AI is used over the entire herd for the first six weeks of mating. During that period, approximately 40% are mated to Hereford or Speckle Park. During the second three-week period she is quite strict because those calves will be born a little later. Only the cows that she would be thrilled to get a heifer calf from go to a dairy bull, everything else goes to beef.

“I may be a little old fashioned but there are some cows that each year seem to come on when the bulls go in at the end of mating. Short gestation is a wonderful tool at the end of mating,” she says.

She has found her beef calves are more saleable if they’re born between August 20 and September 10, after that they become more difficult to sell. Jersey bulls are used over the heifers for calving ease.

“The late calves can become quite big, which is hard on the cows. Those calves can go overdue, especially with Herefords. I want those cows to calve with no issues,” she says.

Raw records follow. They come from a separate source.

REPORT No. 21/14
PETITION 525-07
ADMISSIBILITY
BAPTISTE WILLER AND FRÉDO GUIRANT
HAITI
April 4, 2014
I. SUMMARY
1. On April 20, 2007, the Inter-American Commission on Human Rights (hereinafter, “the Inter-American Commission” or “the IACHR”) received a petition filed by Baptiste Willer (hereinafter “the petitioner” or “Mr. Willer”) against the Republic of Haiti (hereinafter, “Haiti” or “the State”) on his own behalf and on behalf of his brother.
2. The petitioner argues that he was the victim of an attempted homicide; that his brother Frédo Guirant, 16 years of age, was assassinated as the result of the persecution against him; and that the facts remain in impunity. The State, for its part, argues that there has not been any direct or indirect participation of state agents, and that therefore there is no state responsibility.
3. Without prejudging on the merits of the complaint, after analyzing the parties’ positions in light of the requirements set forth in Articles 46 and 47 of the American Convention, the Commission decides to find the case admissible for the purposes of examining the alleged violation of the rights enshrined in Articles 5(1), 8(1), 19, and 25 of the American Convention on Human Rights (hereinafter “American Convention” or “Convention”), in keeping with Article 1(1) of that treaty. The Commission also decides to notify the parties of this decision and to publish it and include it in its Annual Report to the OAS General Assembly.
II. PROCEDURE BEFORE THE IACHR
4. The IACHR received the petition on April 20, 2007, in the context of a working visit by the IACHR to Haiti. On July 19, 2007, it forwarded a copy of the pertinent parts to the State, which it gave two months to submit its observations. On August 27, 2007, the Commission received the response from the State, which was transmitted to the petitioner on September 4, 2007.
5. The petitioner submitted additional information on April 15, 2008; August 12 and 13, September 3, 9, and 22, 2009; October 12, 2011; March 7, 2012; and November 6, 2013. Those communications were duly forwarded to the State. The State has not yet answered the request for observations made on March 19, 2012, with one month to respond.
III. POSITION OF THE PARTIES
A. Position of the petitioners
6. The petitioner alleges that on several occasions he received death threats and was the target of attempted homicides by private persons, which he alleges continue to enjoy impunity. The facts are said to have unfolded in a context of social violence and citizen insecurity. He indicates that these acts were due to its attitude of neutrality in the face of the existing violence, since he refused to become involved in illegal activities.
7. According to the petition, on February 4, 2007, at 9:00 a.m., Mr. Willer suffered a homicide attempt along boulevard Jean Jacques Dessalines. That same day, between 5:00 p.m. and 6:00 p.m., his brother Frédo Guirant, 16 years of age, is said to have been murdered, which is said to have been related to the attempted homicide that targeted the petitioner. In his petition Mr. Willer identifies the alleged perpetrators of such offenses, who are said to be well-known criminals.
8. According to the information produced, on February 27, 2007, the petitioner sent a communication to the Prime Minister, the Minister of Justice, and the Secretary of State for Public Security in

A smaller herd allows her the luxury of daily handpicking the bulls for each cow. She uses four or five Friesian (AI) bulls.

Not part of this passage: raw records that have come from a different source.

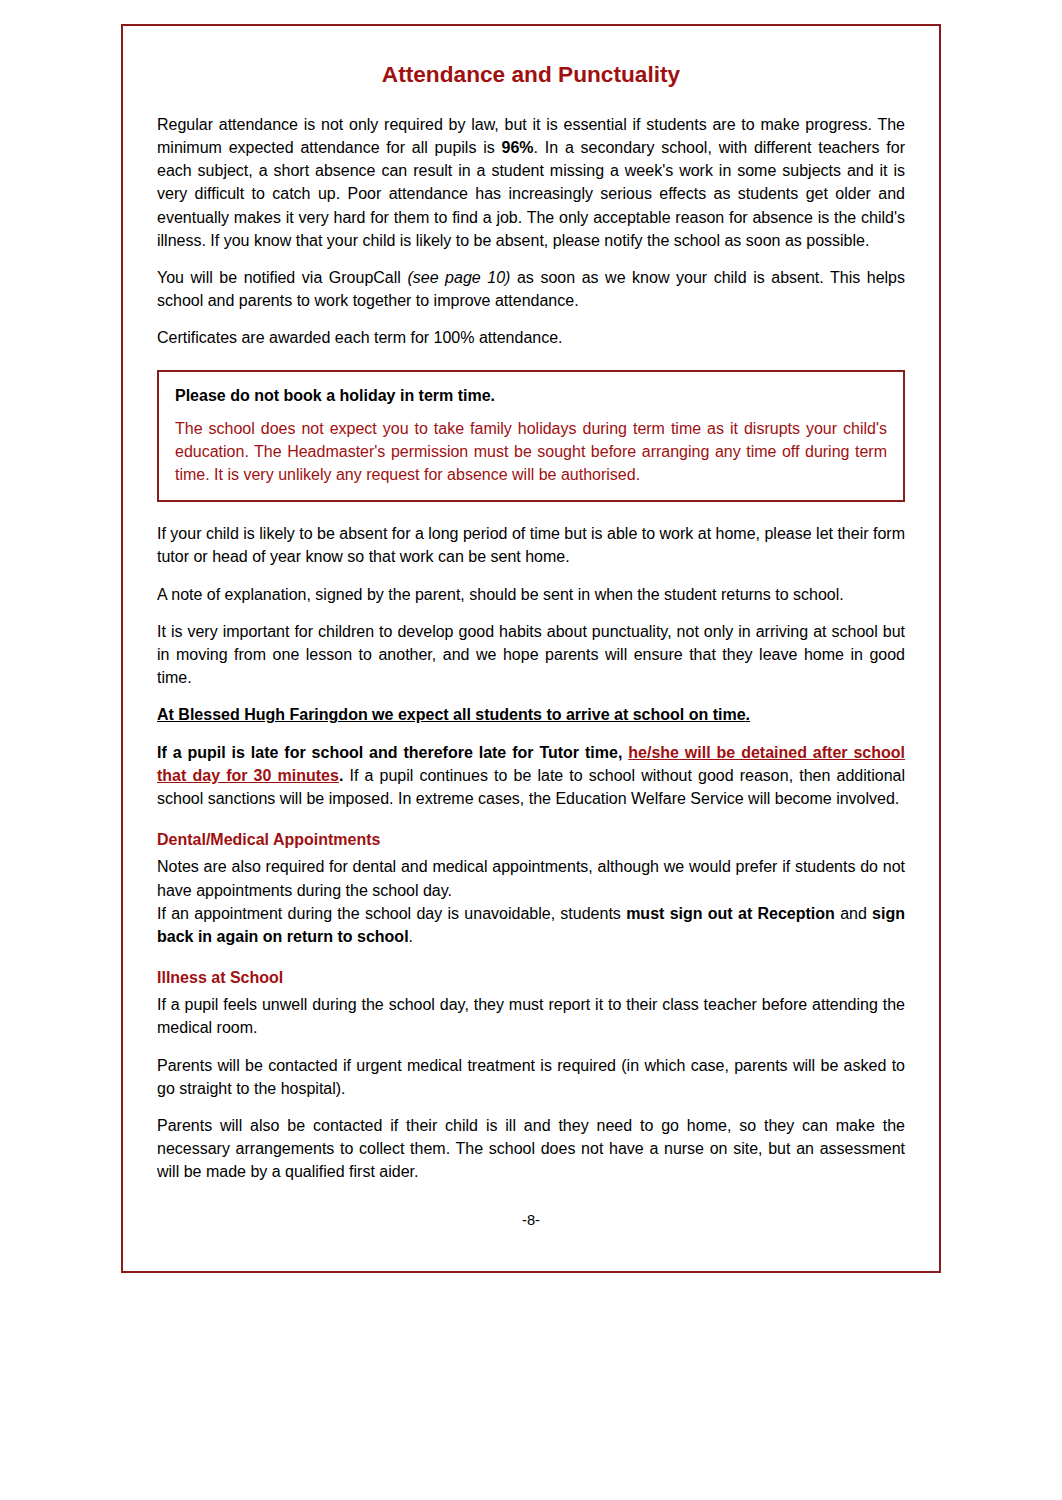Attendance and Punctuality
Regular attendance is not only required by law, but it is essential if students are to make progress. The minimum expected attendance for all pupils is 96%. In a secondary school, with different teachers for each subject, a short absence can result in a student missing a week's work in some subjects and it is very difficult to catch up. Poor attendance has increasingly serious effects as students get older and eventually makes it very hard for them to find a job. The only acceptable reason for absence is the child's illness. If you know that your child is likely to be absent, please notify the school as soon as possible.
You will be notified via GroupCall (see page 10) as soon as we know your child is absent. This helps school and parents to work together to improve attendance.
Certificates are awarded each term for 100% attendance.
Please do not book a holiday in term time.
The school does not expect you to take family holidays during term time as it disrupts your child's education. The Headmaster's permission must be sought before arranging any time off during term time. It is very unlikely any request for absence will be authorised.
If your child is likely to be absent for a long period of time but is able to work at home, please let their form tutor or head of year know so that work can be sent home.
A note of explanation, signed by the parent, should be sent in when the student returns to school.
It is very important for children to develop good habits about punctuality, not only in arriving at school but in moving from one lesson to another, and we hope parents will ensure that they leave home in good time.
At Blessed Hugh Faringdon we expect all students to arrive at school on time.
If a pupil is late for school and therefore late for Tutor time, he/she will be detained after school that day for 30 minutes. If a pupil continues to be late to school without good reason, then additional school sanctions will be imposed. In extreme cases, the Education Welfare Service will become involved.
Dental/Medical Appointments
Notes are also required for dental and medical appointments, although we would prefer if students do not have appointments during the school day.
If an appointment during the school day is unavoidable, students must sign out at Reception and sign back in again on return to school.
Illness at School
If a pupil feels unwell during the school day, they must report it to their class teacher before attending the medical room.
Parents will be contacted if urgent medical treatment is required (in which case, parents will be asked to go straight to the hospital).
Parents will also be contacted if their child is ill and they need to go home, so they can make the necessary arrangements to collect them. The school does not have a nurse on site, but an assessment will be made by a qualified first aider.
-8-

“A tall, lanky cow needs capacity. So I’ll use a bull with capacity over her to try and create a balanced animal. A big, milky Friesian sometimes needs more components so I’ll use a cross over her,” she says.

“I want volume, but I also want components. A lot of thought goes into it during milking. But it’s what I enjoy and it enthuses me.”

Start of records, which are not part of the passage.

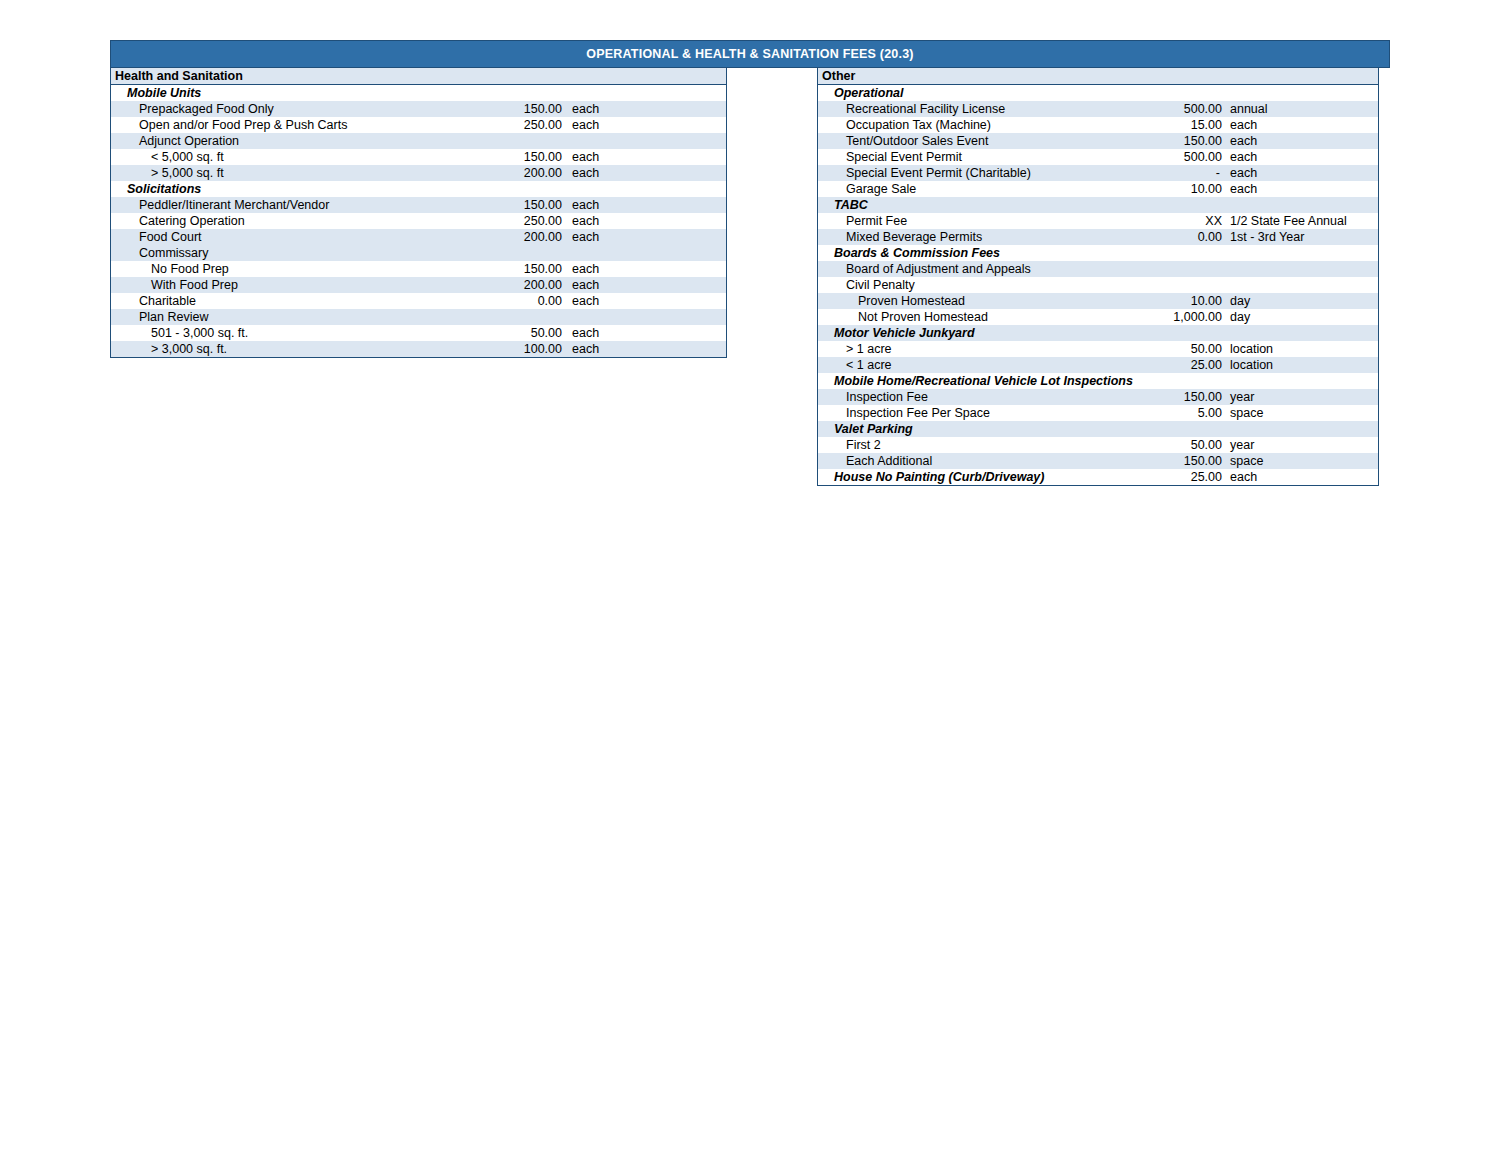OPERATIONAL & HEALTH & SANITATION FEES (20.3)
| Health and Sanitation |
| Mobile Units | | |
| Prepackaged Food Only | 150.00 | each |
| Open and/or Food Prep & Push Carts | 250.00 | each |
| Adjunct Operation | | |
| < 5,000 sq. ft | 150.00 | each |
| > 5,000 sq. ft | 200.00 | each |
| Solicitations | | |
| Peddler/Itinerant Merchant/Vendor | 150.00 | each |
| Catering Operation | 250.00 | each |
| Food Court | 200.00 | each |
| Commissary | | |
| No Food Prep | 150.00 | each |
| With Food Prep | 200.00 | each |
| Charitable | 0.00 | each |
| Plan Review | | |
| 501 - 3,000 sq. ft. | 50.00 | each |
| > 3,000 sq. ft. | 100.00 | each |
| Other |
| Operational | | |
| Recreational Facility License | 500.00 | annual |
| Occupation Tax (Machine) | 15.00 | each |
| Tent/Outdoor Sales Event | 150.00 | each |
| Special Event Permit | 500.00 | each |
| Special Event Permit (Charitable) | - | each |
| Garage Sale | 10.00 | each |
| TABC | | |
| Permit Fee | XX | 1/2 State Fee Annual |
| Mixed Beverage Permits | 0.00 | 1st - 3rd Year |
| Boards & Commission Fees | | |
| Board of Adjustment and Appeals | | |
| Civil Penalty | | |
| Proven Homestead | 10.00 | day |
| Not Proven Homestead | 1,000.00 | day |
| Motor Vehicle Junkyard | | |
| > 1 acre | 50.00 | location |
| < 1 acre | 25.00 | location |
| Mobile Home/Recreational Vehicle Lot Inspections | | |
| Inspection Fee | 150.00 | year |
| Inspection Fee Per Space | 5.00 | space |
| Valet Parking | | |
| First 2 | 50.00 | year |
| Each Additional | 150.00 | space |
| House No Painting (Curb/Driveway) | 25.00 | each |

Some crossbred bulls are used on some good, old cows that she feels using a Friesian bull may be a bit too hard on them.

The herd is milked through a 20-a-side herringbone, but only about 12 of her capacious cows can fit in each side.

“Breeding for capacity is my number one goal but capacious cows don’t squash up, so milking takes four hours from cups-on to the finish of wash-down. I love milking and I love my cows, but it’s a long time in the shed,” she says.

“I do a lot of business texting while milking to be as efficient as possible. When the cows hit their peak it takes a reasonable amount of time for them to empty out.”

She loves her animals, the outdoors, the land and the freedom. She sets her day and schedule, and has the freedom to make her own decisions. Farm ownership has always been her end goal and she relishes the thought of the stability it would provide.

“You put a lot into a farm and you want to be there long-term to grow and develop it. I’d like a farm a bit larger than this one where it would be economic to employ an assistant and either milk some more cows or be able to keep my heifers home,” she says.

“I don’t think of myself as a female farmer, farming isn’t really a gender thing anymore. Females are commonplace in the dairy industry, and have been for quite some time.”

She hopes there will be a future for smaller farms within the industry as an important step on the journey towards farm ownership.

Harvesting silage

The farm is a System 4 and as much silage as possible is made. About 20ha was harvested in early November.

“Cows are amazing animals, and what they do for us is incredible. I don’t like sending cows to the works. I have cows here that will never leave the farm,” she says.

“Cows have always been a relaxation for me. They give me a lot of peace. Whenever I’ve been stressed, I’ve always gone out to the cows. It’s still my happy place.”

Farm Facts:

Lease: Maryanne Dudli
Location: Auroa, Taranaki
Farm size: 84ha 
Cows: 175 Friesian and Friesian-cross cows, F12 J4
Production 2019-2020: 636kg MS per cow, 109,300kg MS.